Start of Block
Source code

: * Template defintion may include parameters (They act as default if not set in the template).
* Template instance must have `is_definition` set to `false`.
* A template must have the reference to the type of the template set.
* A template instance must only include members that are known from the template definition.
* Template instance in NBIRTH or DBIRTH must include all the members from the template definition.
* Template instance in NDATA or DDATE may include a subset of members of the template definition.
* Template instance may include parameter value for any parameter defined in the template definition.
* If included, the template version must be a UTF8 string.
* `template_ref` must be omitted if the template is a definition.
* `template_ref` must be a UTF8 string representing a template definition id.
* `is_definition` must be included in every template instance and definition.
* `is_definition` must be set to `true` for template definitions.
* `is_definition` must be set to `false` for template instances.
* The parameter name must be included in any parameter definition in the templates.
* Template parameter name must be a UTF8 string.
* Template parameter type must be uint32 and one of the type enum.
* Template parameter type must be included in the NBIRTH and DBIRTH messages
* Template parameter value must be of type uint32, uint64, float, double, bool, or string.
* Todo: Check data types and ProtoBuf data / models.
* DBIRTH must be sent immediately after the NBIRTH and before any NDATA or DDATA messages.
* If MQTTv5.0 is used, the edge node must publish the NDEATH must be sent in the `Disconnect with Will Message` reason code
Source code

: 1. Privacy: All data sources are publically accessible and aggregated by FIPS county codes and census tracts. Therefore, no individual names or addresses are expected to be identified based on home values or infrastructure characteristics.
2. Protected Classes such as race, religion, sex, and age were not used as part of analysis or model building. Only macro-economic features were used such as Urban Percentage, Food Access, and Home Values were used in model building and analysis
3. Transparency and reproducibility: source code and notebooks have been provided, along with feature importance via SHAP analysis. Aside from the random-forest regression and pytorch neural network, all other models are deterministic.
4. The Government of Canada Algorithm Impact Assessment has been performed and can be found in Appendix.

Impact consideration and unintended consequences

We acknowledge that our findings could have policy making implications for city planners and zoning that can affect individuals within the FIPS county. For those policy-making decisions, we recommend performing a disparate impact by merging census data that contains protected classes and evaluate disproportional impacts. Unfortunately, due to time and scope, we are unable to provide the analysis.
End of Block
> **Exercise details**
Reproduce all of the data above, substituting "NODE_BIRTH" for every occurrence of "NBIRTH" and leaving everything else unchanged.

> **Result of the exercise**
Source code

: * Template defintion may include parameters (They act as default if not set in the template).
* Template instance must have `is_definition` set to `false`.
* A template must have the reference to the type of the template set.
* A template instance must only include members that are known from the template definition.
* Template instance in NODE_BIRTH or DBIRTH must include all the members from the template definition.
* Template instance in NDATA or DDATE may include a subset of members of the template definition.
* Template instance may include parameter value for any parameter defined in the template definition.
* If included, the template version must be a UTF8 string.
* `template_ref` must be omitted if the template is a definition.
* `template_ref` must be a UTF8 string representing a template definition id.
* `is_definition` must be included in every template instance and definition.
* `is_definition` must be set to `true` for template definitions.
* `is_definition` must be set to `false` for template instances.
* The parameter name must be included in any parameter definition in the templates.
* Template parameter name must be a UTF8 string.
* Template parameter type must be uint32 and one of the type enum.
* Template parameter type must be included in the NODE_BIRTH and DBIRTH messages
* Template parameter value must be of type uint32, uint64, float, double, bool, or string.
* Todo: Check data types and ProtoBuf data / models.
* DBIRTH must be sent immediately after the NODE_BIRTH and before any NDATA or DDATA messages.
* If MQTTv5.0 is used, the edge node must publish the NDEATH must be sent in the `Disconnect with Will Message` reason code
Source code

: 1. Privacy: All data sources are publically accessible and aggregated by FIPS county codes and census tracts. Therefore, no individual names or addresses are expected to be identified based on home values or infrastructure characteristics.
2. Protected Classes such as race, religion, sex, and age were not used as part of analysis or model building. Only macro-economic features were used such as Urban Percentage, Food Access, and Home Values were used in model building and analysis
3. Transparency and reproducibility: source code and notebooks have been provided, along with feature importance via SHAP analysis. Aside from the random-forest regression and pytorch neural network, all other models are deterministic.
4. The Government of Canada Algorithm Impact Assessment has been performed and can be found in Appendix.

Impact consideration and unintended consequences

We acknowledge that our findings could have policy making implications for city planners and zoning that can affect individuals within the FIPS county. For those policy-making decisions, we recommend performing a disparate impact by merging census data that contains protected classes and evaluate disproportional impacts. Unfortunately, due to time and scope, we are unable to provide the analysis.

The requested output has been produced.